A woman accused of helping to arm a former neighbor who ambushed firefighters at his burning home doesn’t deny buying two guns but is not guilty of the charge, her lawyer said following her arraignment Monday.

Dawn Nguyen, 24, pleaded not guilty to a three-count grand jury indictment charging her with lying on a form while buying a rifle and shotgun, transferring the guns to a known felon, William Spengler Jr., and possessing guns while being a marijuana user.

Spengler killed himself Dec. 24 after fatally shooting two firefighters and wounding two others and a police officer as they arrived at a fire he had set at his home in the town of Webster.

“She definitely bought the guns. Without a doubt, she bought the guns,” lawyer Matthew Parrinello said outside U.S. District Court after the arraignment. Nguyen, who is free on bail, stood silently at his side. “The question going forward is, are they going to be able to prove their case beyond a reasonable doubt? Did it happen the way the public thinks it happened? It did not, definitely.”

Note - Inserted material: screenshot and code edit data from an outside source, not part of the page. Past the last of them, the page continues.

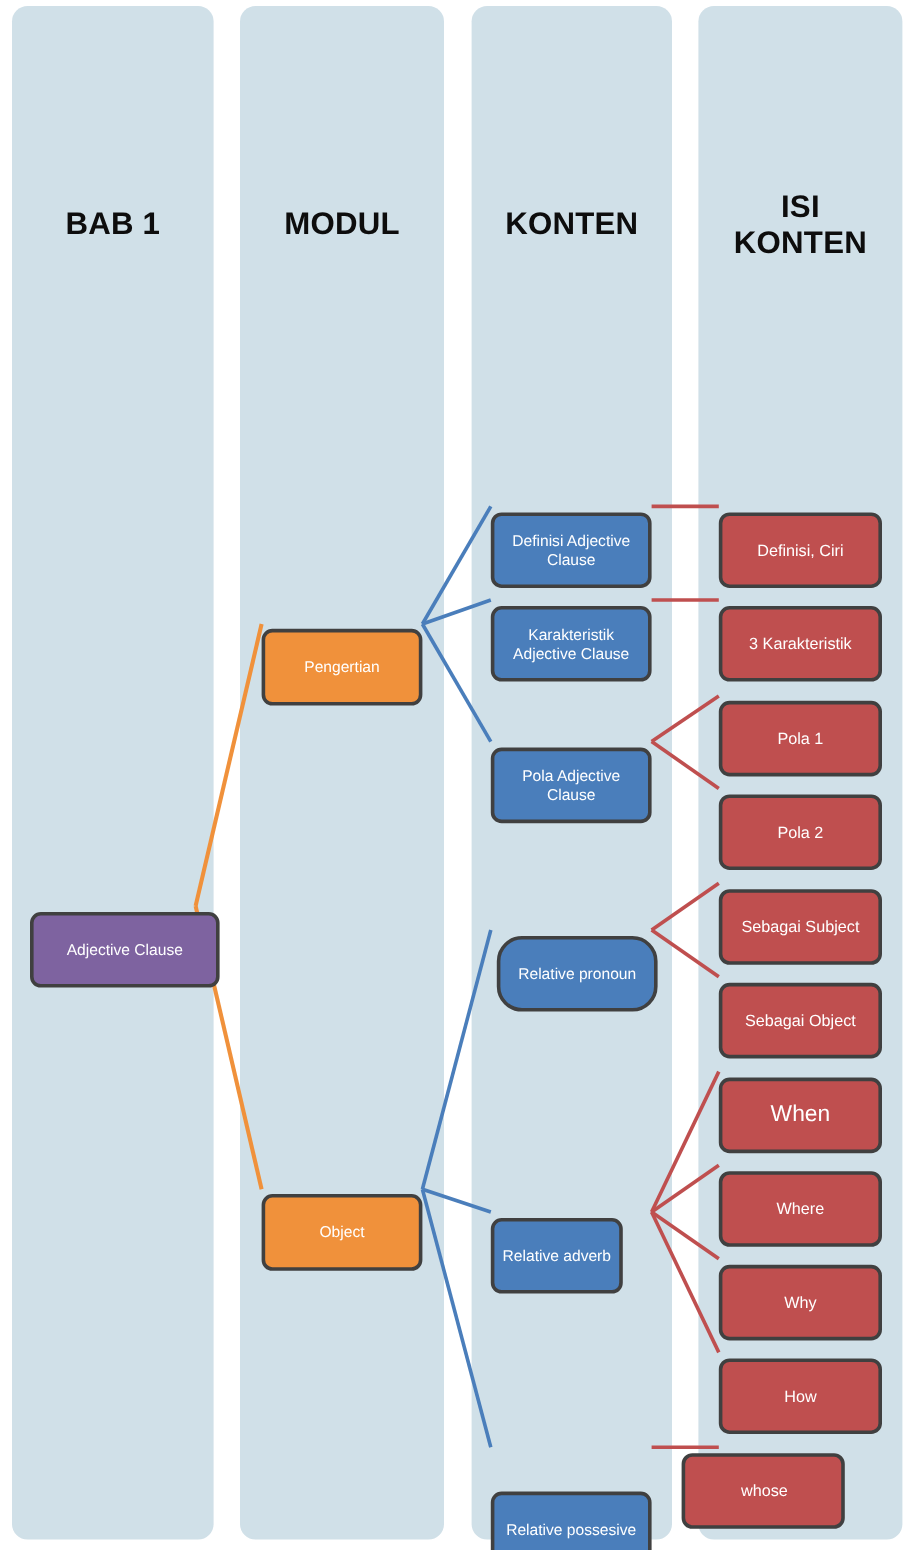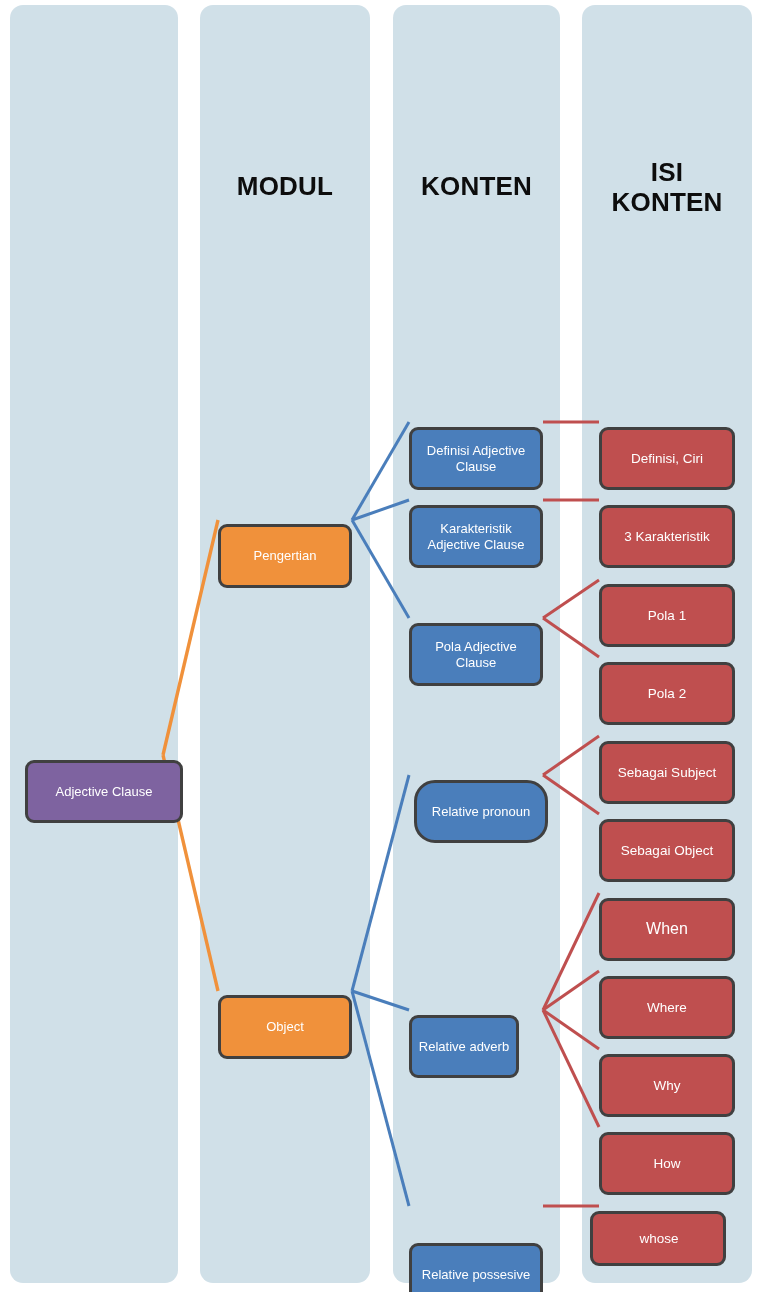--- a/index.html
+++ b/index.html
@@ -37,6 +37,7 @@
   <div class="column" style="left:393px;top:5px;width:167px;height:1278px;"></div>
   <div class="column" style="left:582px;top:5px;width:170px;height:1278px;"></div>
 
+  <div class="col-title" style="left:10px;top:172px;width:168px;">BAB 1</div>
   <div class="col-title" style="left:200px;top:172px;width:170px;">MODUL</div>
   <div class="col-title" style="left:393px;top:172px;width:167px;">KONTEN</div>
   <div class="col-title" style="left:598px;top:158px;width:138px;">ISI KONTEN</div>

Assistant U.S. Attorney Bret Puscheck said the government intends to use a statement made by Nguyen the day of the shooting in which she told police that she purchased the guns in 2010 but that they were later stolen.

Parrinello, without elaborating, said the statement could help his case. He also expressed doubt Nguyen could receive a fair trial in Rochester and indicated he may seek a change of venue.

Three members of the Webster and West Webster Fire Departments were in court for the hearing.

“It’s our intent to let the defense know that we’re going to see to it that this doesn’t go under the radar,” West Webster Fire District Commissioner Tom Link said afterward. “We’re going to be there every step of the way through the whole court hearing.”

Nearby on the courthouse plaza, Sam Paris, of Penfield, carried a hand-lettered sign listing the names of Spengler’s victims. He said he was there to show support for the first responders and for the prosecution of Nguyen.

“We lost two great guys,” Paris said. He said he had met Michael Chiapperini, who was killed along with Tomasz Kaczowka.

The wounded men, he added, “are scarred for life.”

The indictment charges Nguyen with falsely stating on a federal form that she would be the owner of the Bushmaster .223-caliber semiautomatic rifle and Mossberg 12-gauge shotgun she purchased at a Gander Mountain store in June 2010. She also is charged with selling or disposing of the guns to a known felon and of possessing firearms while being an unlawful user of marijuana.

Each charge carries a maximum prison term of 10 years and a fine of as much as $250,000.

Spengler had been released from prison in 1996 after serving 17 years for killing his grandmother with a hammer. As a convicted felon, he was barred from possessing weapons.

After his death, investigators found a rambling, typed letter laying out Spengler’s intention to destroy his neighborhood and “do what I like doing best, killing people.”

Remains believed to be those of his 67-year-old sister, Cheryl Spengler, also were found in the burned-out home the two had shared.

Nguyen is due back in federal court May 23 for a motions hearing. She also faces a state charge of falsifying a business record.